善き人のためのソナタ

DVDも週に何本か見れるようになったのでメモが間に合わない。とりあえず昨夜はこれを見た。理由は娘の最近のイチオシだから。誰が見ても好きだろうという評価だった。そこから、残酷な場面はないだろう、終わりはハッピーだろうと想像した。それはまあはずれてはいなかったが、ヒューマンドラマとはいえ東ドイツの監視社会におけるそれなので、直接暴力的なシーンがなくたって充分にイメージできてしまうので怖い。主人公はシュタージと呼ばれる国家保安省職員。シュタージはこのまま固有名詞として訳されずに使われている。秘密警察みたいなものか。狙った獲物は絶対有罪にするという強力な信念の持ち主で、つまりある意味誠実というか職務に忠実なのだが、この男が大人気の劇作家とその彼女である女優を監視することになる。留守の間に監視カメラを室内に仕掛けて生活まるごと24時間徹底的に見張り、行動や会話をレポートにする。

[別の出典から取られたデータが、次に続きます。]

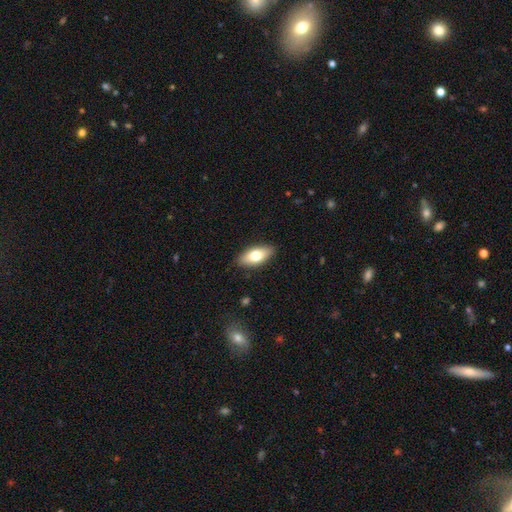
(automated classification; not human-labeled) smooth 71%, featured or disk 22%, star or artifact 7%. Down the decision tree: how rounded — in between (85%); merging — none (88%).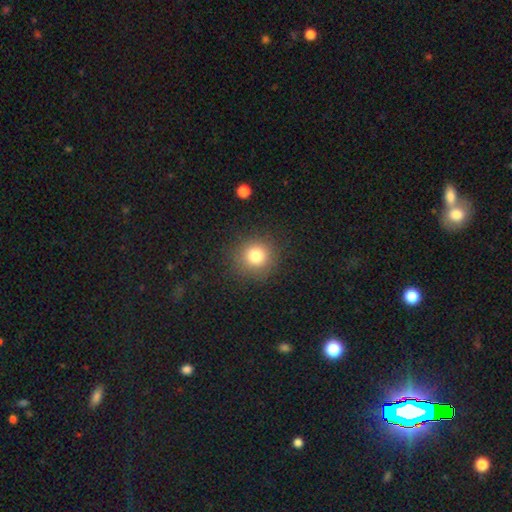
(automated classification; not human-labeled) Q: Smooth or featured?
A: smooth (79%); runner-up: star or artifact (13%)
Q: How rounded?
A: round (92%); runner-up: in between (7%)
Q: Merging?
A: none (88%); runner-up: minor disturbance (8%)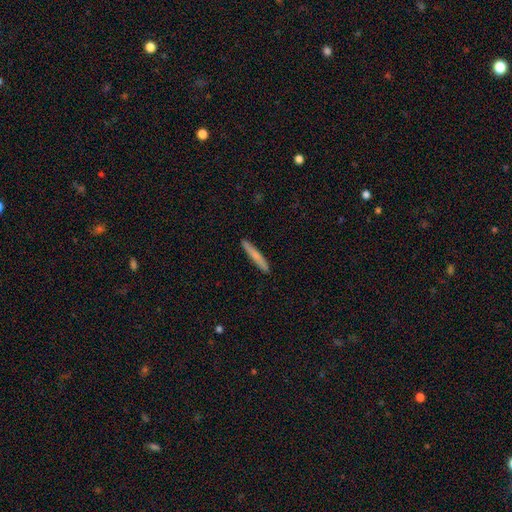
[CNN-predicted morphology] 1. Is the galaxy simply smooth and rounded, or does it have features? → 72% smooth, 23% featured or disk, 6% star or artifact.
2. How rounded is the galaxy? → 96% cigar-shaped, 3% in between, 1% round.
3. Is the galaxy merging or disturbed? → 90% none, 7% minor disturbance, 1% major disturbance, 1% merger.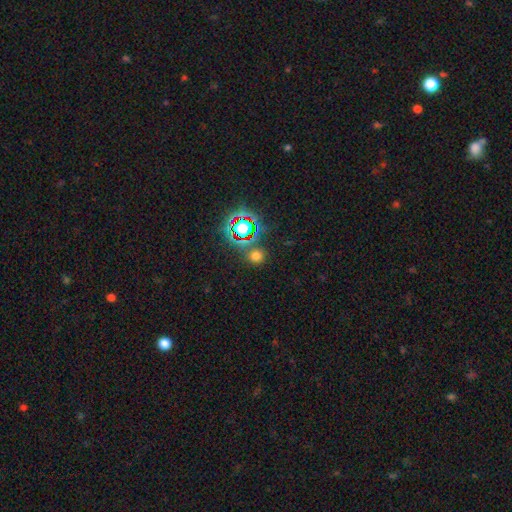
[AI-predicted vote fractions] Smooth or featured? smooth (58%)
How rounded? round (86%)
Merging? none (79%)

アパートにはアーチストが出入りし、表現の自由のない社会での創作の苦悩が伝わってくる。と、弾圧されていた先輩演出家が絶望して自殺。これをきっかけに何らかの形で体制を揺さぶろうとする仲間たち。シュタージは一部始終を知ることになるが、だんたん彼らに感情移入していたことと、体制側のシュタージ仲間や上司の腐敗にもうんざりする潔癖性からこっそり彼らを匿うというか、偽りの報告やら、命がけでそれ以上のことをして結果的に彼らを救うことになる。監視が成功しなかったことから閑職に追いやられるが、多分命も危なくなると思われる行為まではバレず、遂にベルリンの壁が崩壊。それにしても自分の命がなぜ助かったのか分からない劇作家は調査に乗りだし、感動の最後となる。権力の恐ろしさと、それでも希望を捨てないことの強さと運の不思議。これらを感じない人はまずいないだろうと思うので、誰にも訴える正攻法の面白さだった。